Au terme d’un scrutin étalé sur trois jours, la réélection du président égyptien Abdel Fatah Al-Sissi est un non-évènement, tant le scrutin présidentiel était acquis d’avance. Le score en dit long sur l’Egypte post-Tahrir.
Le maréchal Abdelfattah Al-Sissi et ancien chef de l’armée, est devenu le nouvel homme fort du régime. Sept ans après la chute du Raïs Hosni Moubarak, la contre-révolution égyptienne est toujours en marche. Le régime a sombré dans une dérive autoritaire perçue avec bienveillance par les occidentaux. Objet d’un culte de la personnalité, le président Abdel Fattah Al-Sissi a beau jeu de surfer sur une sorte d’hyper-nationalisme, sur fond de lutte contre le terrorisme islamiste.
Gage de stabilité, la majorité de la population est acquise à sa cause… Mais a-t-elle le choix?
La compétition présidentielle était biaisée non seulement par les restrictions au pluralisme/débat politique dans un régime qui a largement basculé dans l’autoritarisme. Non seulement le président sortant n’a affronté que des candidats fantoches, mais les Frères musulmans, classés «organisation terroriste», étaient exclus du scrutin (soit une situation en «régression» par rapport à l’époque Moubarak).
Au-delà du résultat, l’enjeu résidait notamment dans la capacité du régime à assurer la sécurité du scrutin (l’organisation de l’Etat islamique s’était engagée à empêcher la bonne tenue de l’élection). Si l’appareil sécuritaire du régime a relevé le défi, toutefois, le régime n’a pas réussi à mobiliser un corps électoral qui n’était pas dupe. La participation, estimée à 40% (soit 25 millions de votants sur les 60 millions de personnes inscrites sur les listes électorales, selon le quotidien d’Etat Al-Ahram), est en recul par rapport au scrutin de 2014.

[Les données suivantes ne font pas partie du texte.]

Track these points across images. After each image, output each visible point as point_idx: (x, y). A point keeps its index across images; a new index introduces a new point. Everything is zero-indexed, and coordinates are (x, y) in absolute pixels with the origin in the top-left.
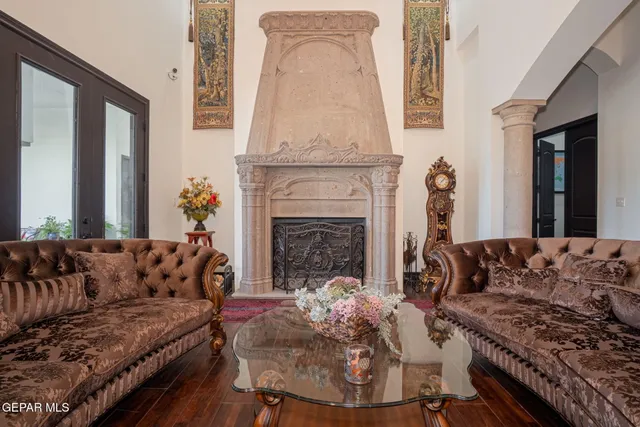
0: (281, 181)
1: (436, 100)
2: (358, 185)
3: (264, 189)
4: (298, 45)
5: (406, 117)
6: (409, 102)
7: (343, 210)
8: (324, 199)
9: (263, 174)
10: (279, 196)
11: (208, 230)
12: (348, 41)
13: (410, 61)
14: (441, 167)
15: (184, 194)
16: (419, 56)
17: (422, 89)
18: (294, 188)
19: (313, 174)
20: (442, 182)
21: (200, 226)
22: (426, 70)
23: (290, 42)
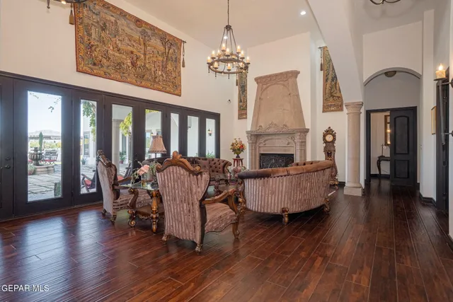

Le mouvement de la Place Tahrir, né en janvier 2011, avait été confisqué par les Frères musulmans (qui remportèrent malgré tout les élections législatives et présidentielle de 2012) avant d’être étouffé par le coup d’Etat militaire de juillet 2013. Si la révolution de 2011 avait suscité des espoirs de liberté chez les Égyptiens, sept ans plus tard, Al-Sissi dirige aujourd’hui le pays d’une main de fer, réprimant fermement les opposants islamistes, libéraux ou laïques.
Après les épisodes révolutionnaire, puis islamiste, le nouveau régime mis en place repose sur un pouvoir autoritaire et centralisé autour de la figure du Raïs, un culte de la personnalité- entretenu par les médias- et une opposition politique largement muselée. La liberté d’expression, le pluralisme politique et donc l’idée même d’opposition ont été érigées en fiction. Les forces progressistes et la jeunesse de la Place Tahrir sont aujourd’hui réprimées par le pouvoir.
Un autoritarisme justifié par un discours officiel focalisé sur la menace politique et sécuritaire incarnée par les Frères musulmans et les djihadistes qui sévissent dans le Sinaï et ailleurs dans le pays. Pourtant, non seulement le régime de répression est généralisé et va bien au-delà de la mouvance islamiste, mais- derrière la stabilité apparente- cette politique répressive échoue à assurer la sécurité et la relance économique du pays.
Si la menace djihadiste est réelle (le pays a été frappé par de nombreux attentats depuis 2013), sur le plan économique, non seulement le programme de réformes lancé en 2016 a nourri une forte inflation, mais les déséquilibres structurels qui ont contribué au soulèvement populaire de 2011 demeurent prégnants : dépendance alimentaire et financière, pauvreté croissante …
Le libéralisme économique et l’intégration de l’économie égyptienne dans l’économie mondiale ne profitent qu’à un petit nombre, bien que le pays connaisse alors un véritable essor économique. Les inégalités sociales s’accentuent et la pauvreté explose sous le poids de l’accroissement démographique. Grand pays agricole de la région grâce aux terres fertiles de la vallée du Nil, paradoxalement l’Égypte est incapable de nourrir sa propre population.
Enfin, si son modèle d’éducation a permis l’exportation de cadres et de travailleurs qualifiés dans toute la région, le marché du travail peine toujours à absorber une jeunesse diplômée en proie aux frustrations. Son système éducatif, lui aussi privatisé, a échoué à endiguer l’analphabétisme qui touche encore la moitié de la population.
Ainsi, le bilan du président Al-Sissi est pour le moins négatif. La situation sécuritaire de l’Égypte s’est dégradée, la pauvreté continue d’augmenter et les libertés individuelles ne cesse de régresser. Les espoirs suscités par le soulèvement du 25 janvier 2011 ont cédé la place à de l’amertume et à la colère. Pourtant, la perspective d’une présidence al-Sissi à vie n’est pas à exclure.